In contrast, the pharmacy model promotes convenience, immediacy, and quick access to antibiotics without a prescription due to the “urgency” of the problem.

‘Faster a UTI [sic] can be diagnosed and treated, or referred to another health care provider if necessary, the less likely the patient is to experience further complications that could lead to hospitalization,’ said the Guild’s Queensland branch president, Chris Owen, in a statement celebrating the program expansion.

For uncomplicated urinary tract infections, this is a patently false statement. It’s the complicated UTIs that are the problem.
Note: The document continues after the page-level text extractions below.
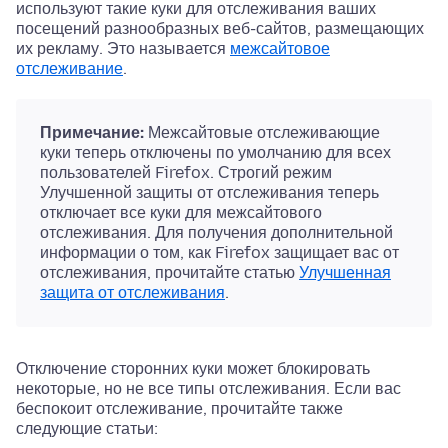
используют такие куки для отслеживания ваших
посещений разнообразных веб-сайтов, размещающих
их рекламу. Это называется
межсайтовое
отслеживание
.
Примечание:
Межсайтовые отслеживающие
куки теперь отключены по умолчанию для всех
пользователей Firefox. Строгий режим
Улучшенной защиты от отслеживания теперь
отключает все куки для межсайтового
отслеживания. Для получения дополнительной
информации о том, как Firefox защищает вас от
отслеживания, прочитайте статью
Улучшенная
защита от отслеживания
.
Отключение сторонних куки может блокировать
некоторые, но не все типы отслеживания. Если вас
беспокоит отслеживание, прочитайте также
следующие статьи:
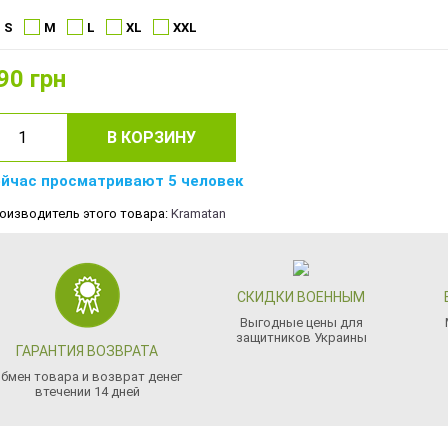
S
M
L
XL
XXL
90
грн
В КОРЗИНУ
йчас просматривают 5 человек
оизводитель этого товара:
Kramatan
СКИДКИ ВОЕННЫМ
Выгодные цены для
защитников Украины
ГАРАНТИЯ ВОЗВРАТА
бмен товара и возврат денег
втечении 14 дней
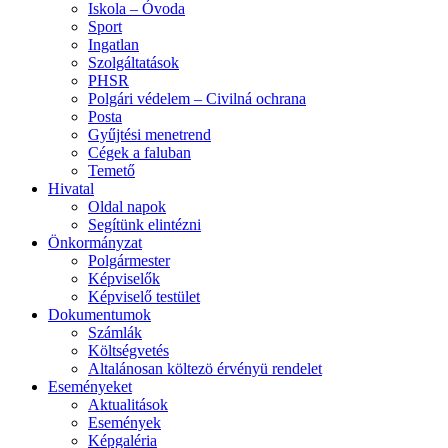
Iskola – Óvoda
Sport
Ingatlan
Szolgáltatások
PHSR
Polgári védelem – Civilná ochrana
Posta
Gyűjtési menetrend
Cégek a faluban
Temető
Hivatal
Oldal napok
Segítünk elintézni
Önkormányzat
Polgármester
Képviselők
Képviselő testület
Dokumentumok
Számlák
Költségvetés
Altalánosan költezö érvényü rendelet
Eseményeket
Aktualitások
Események
Képgaléria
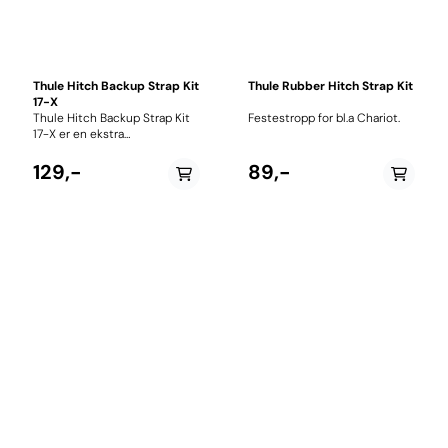
Thule Hitch Backup Strap Kit
Thule Rubber Hitch Strap Kit
17-X
Thule Hitch Backup Strap Kit
Festestropp for bl.a Chariot.
17-X er en ekstra
sikkerhetsstropp designet for
bruk sammen med
129,-
89,-
sykkelvogner fra Thule,
spesielt Chariot-serien.
Stroppen fungerer som en
backup-løsning som sikrer
vognen til sykkelen dersom
hovedfestet skulle løsne. Den
festes enkelt rundt rammen
og gir en ekstra forbindelse
mellom sykkel og vogn. Dette
er særlig viktig ved transport
av barn eller last, hvor
sikkerhet er avgjørende.
Stroppen er laget i slitesterkt
materiale og er justerbar for
optimal passform. Den er
kompatibel med flere Thule
Chariot-modeller som Sport,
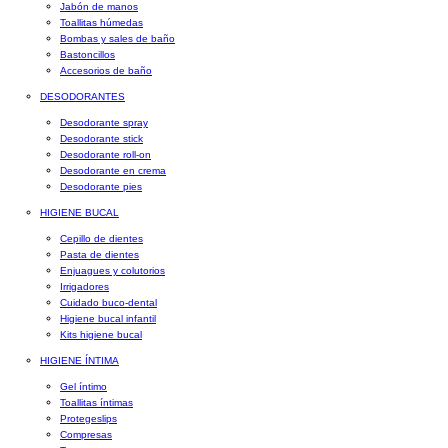
Jabón de manos
Toallitas húmedas
Bombas y sales de baño
Bastoncillos
Accesorios de baño
DESODORANTES
Desodorante spray
Desodorante stick
Desodorante roll-on
Desodorante en crema
Desodorante pies
HIGIENE BUCAL
Cepillo de dientes
Pasta de dientes
Enjuagues y colutorios
Irrigadores
Cuidado buco-dental
Higiene bucal infantil
Kits higiene bucal
HIGIENE ÍNTIMA
Gel íntimo
Toallitas íntimas
Protegeslips
Compresas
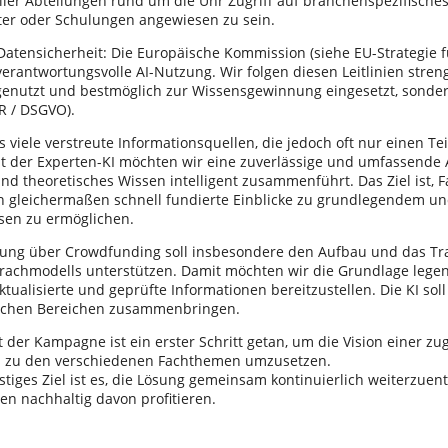
aller Abteilungen rund um die Uhr Zugriff auf branchenspezifisch
ter oder Schulungen angewiesen zu sein.
atensicherheit: Die Europäische Kommission (siehe EU-Strategie fü
verantwortungsvolle AI-Nutzung. Wir folgen diesen Leitlinien stren
genutzt und bestmöglich zur Wissensgewinnung eingesetzt, sonder
R / DSGVO).
es viele verstreute Informationsquellen, die jedoch oft nur einen T
t der Experten-KI möchten wir eine zuverlässige und umfassende An
und theoretisches Wissen intelligent zusammenführt. Das Ziel ist, 
en gleichermaßen schnell fundierte Einblicke zu grundlegendem un
sen zu ermöglichen.
rung über Crowdfunding soll insbesondere den Aufbau und das Tr
rachmodells unterstützen. Damit möchten wir die Grundlage legen
ktualisierte und geprüfte Informationen bereitzustellen. Die KI so
lichen Bereichen zusammenbringen.
 der Kampagne ist ein erster Schritt getan, um die Vision einer z
s zu den verschiedenen Fachthemen umzusetzen.
stiges Ziel ist es, die Lösung gemeinsam kontinuierlich weiterzuent
n nachhaltig davon profitieren.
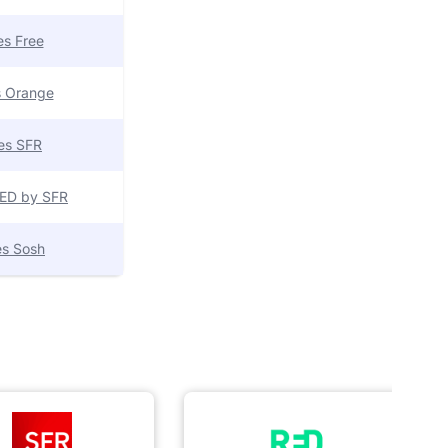
res Free
es Orange
res SFR
 RED by SFR
res Sosh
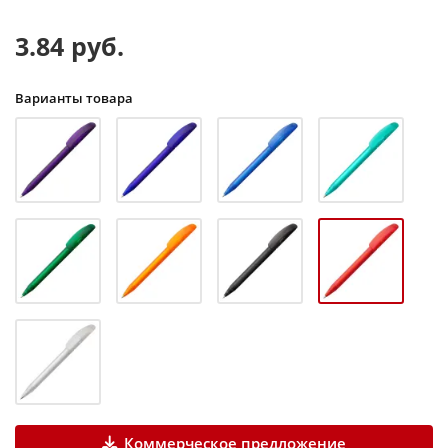
3.84 руб.
Варианты товара
Коммерческое предложение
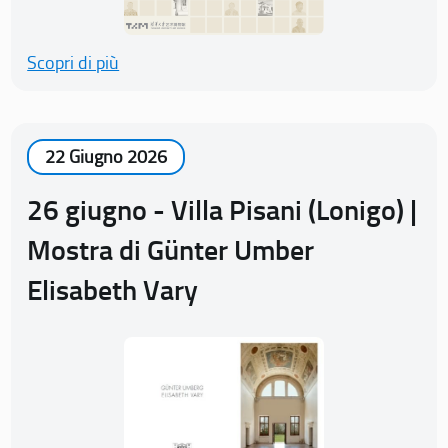
Scopri di più
22 Giugno 2026
26 giugno - Villa Pisani (Lonigo) |
Mostra di Günter Umber
Elisabeth Vary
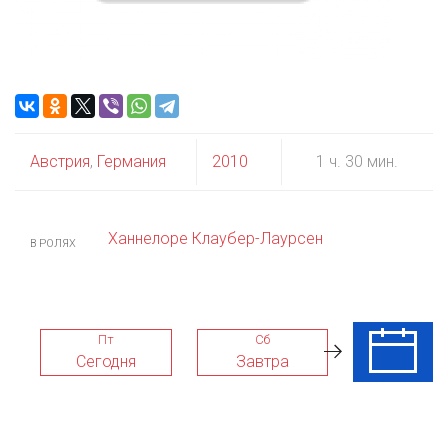
Австрия
,
Германия
2010
1 ч. 30 мин.
Ханнелоре Клаубер-Лаурсен
В РОЛЯХ
Пт
Сб
Вс
Сегодня
Завтра
09 Авг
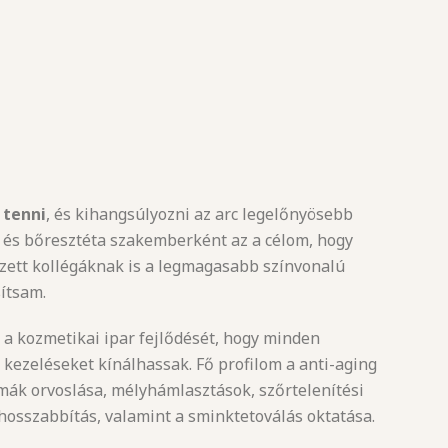
 tenni
, és kihangsúlyozni az arc legelőnyösebb
 és bőresztéta szakemberként az a célom, hogy
zett kollégáknak is a legmagasabb színvonalú
sítsam.
a kozmetikai ipar fejlődését, hogy minden
ezeléseket kínálhassak. Fő profilom a anti-aging
ák orvoslása, mélyhámlasztások, szőrtelenítési
hosszabbítás, valamint a sminktetoválás oktatása.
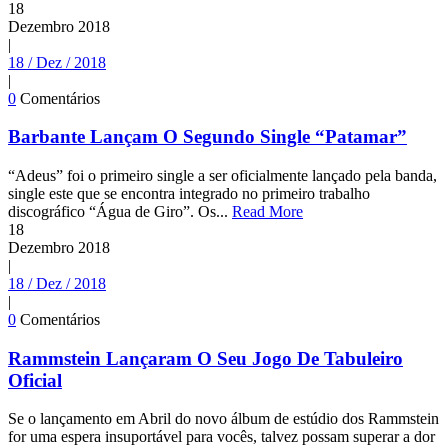
18
Dezembro
2018
|
18 / Dez / 2018
|
0
Comentários
Barbante Lançam O Segundo Single “Patamar”
“Adeus” foi o primeiro single a ser oficialmente lançado pela banda,
single este que se encontra integrado no primeiro trabalho
discográfico “Água de Giro”. Os...
Read More
18
Dezembro
2018
|
18 / Dez / 2018
|
0
Comentários
Rammstein Lançaram O Seu Jogo De Tabuleiro
Oficial
Se o lançamento em Abril do novo álbum de estúdio dos Rammstein
for uma espera insuportável para vocês, talvez possam superar a dor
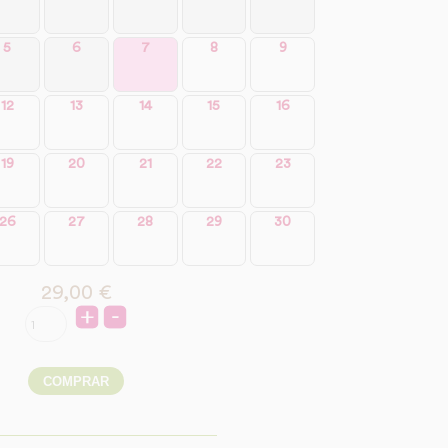
5
6
7
8
9
12
13
14
15
16
19
20
21
22
23
26
27
28
29
30
29,00
€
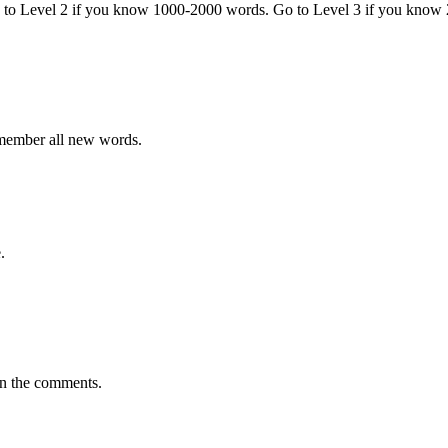
o to Level 2 if you know 1000-2000 words. Go to Level 3 if you know
emember all new words.
.
in the comments.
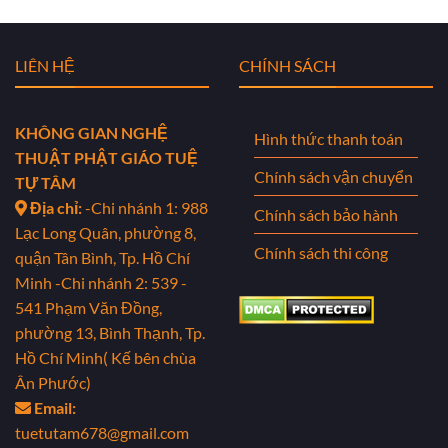
LIÊN HỆ
CHÍNH SÁCH
KHÔNG GIAN NGHỆ
Hình thức thanh toán
THUẬT PHẬT GIÁO TUỆ
Chính sách vận chuyển
TỰ TÂM
Địa chỉ:
-Chi nhánh 1: 988
Chính sách bảo hành
Lạc Long Quân, phường 8,
Chính sách thi công
quận Tân Bình, Tp. Hồ Chí
Minh
-Chi nhánh 2: 539 -
541 Phạm Văn Đồng,
phường 13, Bình Thạnh, Tp.
Hồ Chí Minh( Kế bên chùa
Ân Phước)
Email:
tuetutam678@gmail.com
Clearly, pharmacy has promoted a clinical intervention that is contrary to national recommendations.

I have not seen a pharmacy or a government representative address this contradiction.

Pharmacies can be convenient and accessible, but pharmacists are not. They are also busy, with a usual workload involving issuing prescriptions. From a health management perspective, we also have no insight into the backgrounds, workloads, or skills of the pharmacists who make these clinical decisions.

What we do know is that with non-prescription drugs the advice is often not provided or is of poor quality. There are also high rates of overtreatment and overselling of drugs, with pharmacists ignoring eligibility criteria and failing to adhere to legislation or clinical protocols, or having poor proper medical guidance practices.

The retail environment of a pharmacy is not a place for judicious use of antimicrobials. History shows that sales of vaginal antifungals and chloromycetin eye drops in Australian pharmacies increased dramatically when prescriptions were restricted to pharmacists.

No number of academic studies describing the relevance of pharmacy prescribing in controlled study environments will surpass the known actions of community pharmacy in the real world.

In addition, the usual consumer guarantees for Schedule 4 drugs have been removed by law. Specifically, the usual protections of dual clinical supervision with prescriber/dispenser separation and the absence of financial conflicts of interest (i.e. a prescriber cannot make a financial profit from a prescribed drug) are absent.

The initiative is not in line with current evidence-based practice or complementary to the Australian healthcare system. Shifting clinical decision-making to a retail setting also does not support our national antimicrobial health stewardship priorities or the women it is meant to serve.

If promoting pharmacy antibiotic sales and services on the pretext of convenience takes precedence over good health care, then antimicrobial stewardship as a national priority is dead.

GPs will be stuck between a rock and a hard place. They will be forced to work with a business-oriented pharmacy model that they do not approve of. They will be the clinical support service, managing overdiagnosis, misdiagnosis and treatment failure.

The outcry from medical groups is justified.

While governments have a mandate to govern as they see fit, it is important that consumers and national health priorities are not sacrificed for the benefit of corporations. Selling drugs and antibiotics under the guise of convenience is bad health policy with little societal or professional benefit, other than pharmaceutical business.

Most importantly, we should support the wisdom of a national antimicrobial stewardship program and implement systems of care that support judicious, evidence-based use.

The prescription of antibiotics by pharmacists is not one of them.

Hopefully the wiser leaders of government, medicine and pharmacy will reject the prescription of antibiotics in pharmacies.